Not sure what type of flash to get - there seems to be soo many . . .

I shoot with a Nikon D50.


----------



## castrol (Oct 8, 2007)

SB-800.

If you are financially crippled, like I seem to always be...SB-600 will do well!


----------



## Sideburns (Oct 8, 2007)

Whatever you get, use a bounce card or something to make sure to soften the light.  Hard light at a wedding never helps...


----------



## S2K1 (Oct 9, 2007)

Before you take any wedding pictures with a flash, learn the flash. Read the manual, practice, etc. My sister didn't do this expecting to get great shots, and they weren't as great as they could've been using the flash the proper way. Learn about bounce, diffusing, etc. Hard light will generally look bad, so take the time.

Now to answer your question, an SB-600 or SB-800 would work great.


----------



## Big Mike (Oct 9, 2007)

Very good point from S2K1.

Having a flash can certainly help in many situations...but knowing how to use it, is what will make your photos look good.

Many people use diffusers or bounce cards or something attached to their flash.  While these do serve a purpose, I find that many people use them without really understanding them.  I suggest learning the flash without any accesories at first.


----------



## Taralyn Romero (Oct 9, 2007)

Ok - SB 600 or 800 seems to be popular - thank you everyone for your suggestions . . . might go with the 600 seeing as I am tight on money.
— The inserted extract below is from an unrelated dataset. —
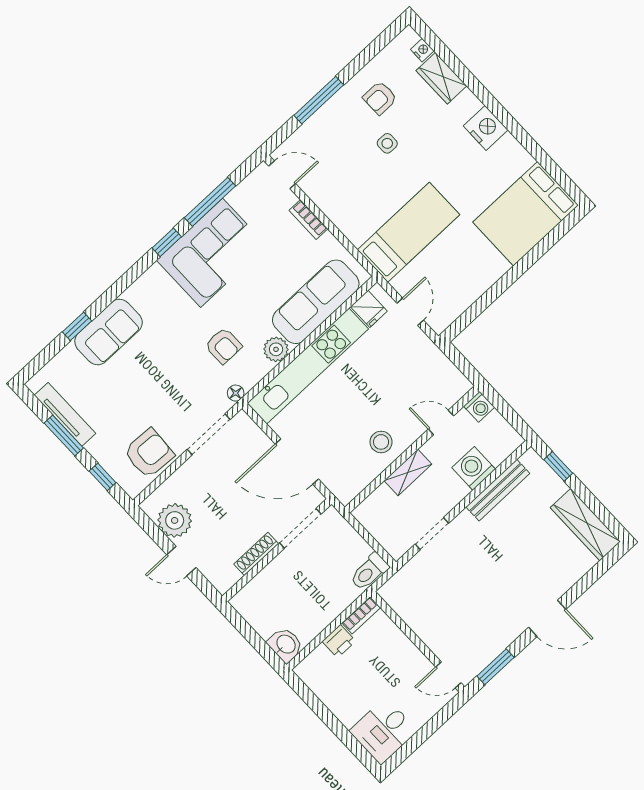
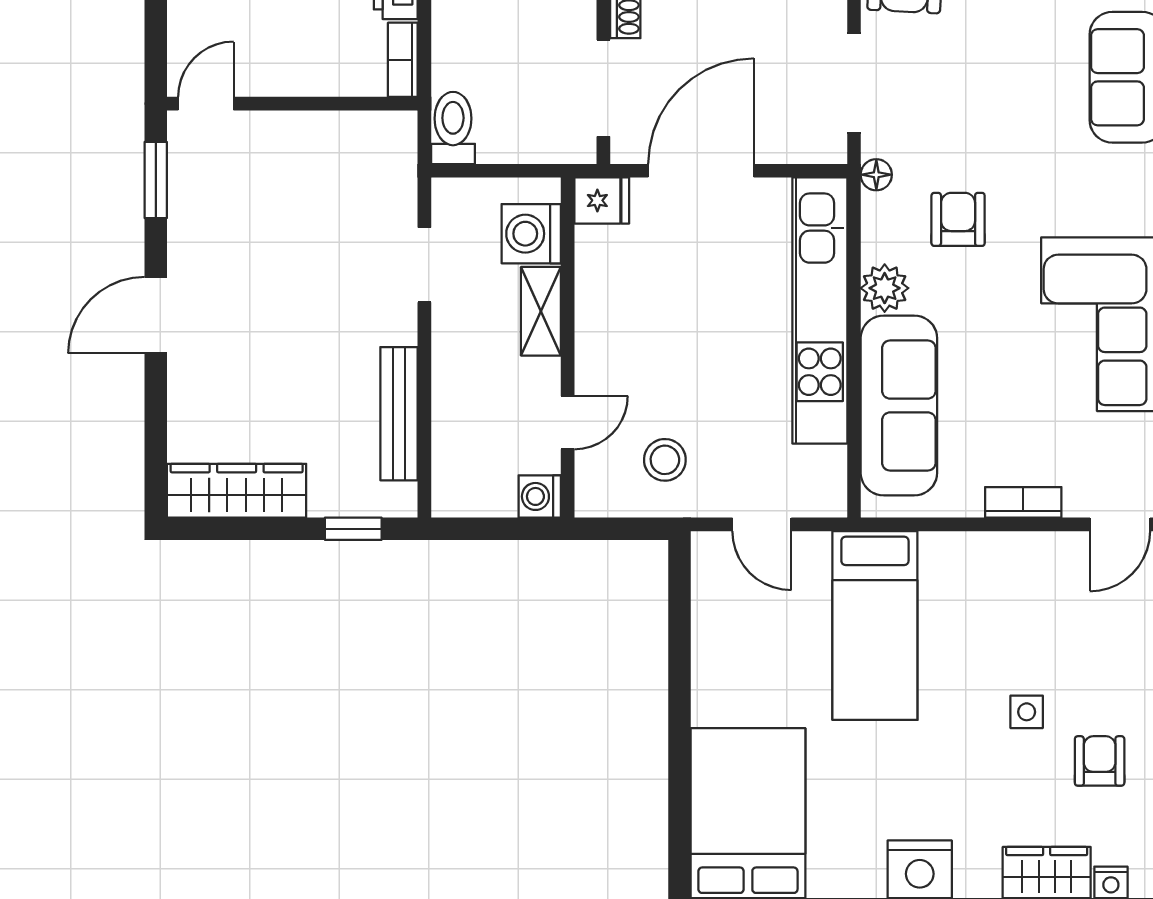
fridge: (369, 309) -> (602, 200), moved, turned 180
armchair: (223, 346) -> (958, 219), turned 90
stool: (381, 442) -> (665, 460), moved
washing machine: (474, 468) -> (531, 234), moved, turned 180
What settings do you guys typically shoot in when using your flash to get proper metering (or, is this all in the manual?)


----------



## SpeedTrap (Oct 9, 2007)

If you get the SB-600 it is an iTTl Flash and works with your D50 meter, you will be able to shoot in any mode and the camera will help meter for the larger flash, you may need to make a few tweeks, like running the flash a half stop down, but you will figure that out with time.


----------



## Patrice (Oct 9, 2007)

Taralyn Romero said:


> What settings do you guys typically shoot in when using your flash to get proper metering (or, is this all in the manual?)



No easy answer to this one: TTL, TTL-BL, Manual. It all depends!!

All the information is in the manual but not always easy to understand. Get the flash, read the manual, re-read while trying every possible function and then practice with friends, family and teddy bears. The bears don't complain too much.


----------



## Mike_E (Oct 10, 2007)

Hi, I'm a Nikon Shooter and love my SBs but if you are going to have only one flash for Weddings, receptions and the like you should think really hard about a Metz 45 CL4.  You can use them on auto and it really rivals iTTL.  It has a guide number of 148 feet.  It has a wink flash so that you will have a catchlight when using the main flash to bounce.  It has its own bracket and you can get rechargeable battery packs for it. And I works beautifully for off camera posed shots.

Plus, you can get one used for a price between an Sb600 and an Sb800.


----------



## Taralyn Romero (Oct 11, 2007)

Thank you guys - I think I'm going to check out the SB600 and the Metz 45 CL4.  Appreciate all the feedback and advice!!!!


----------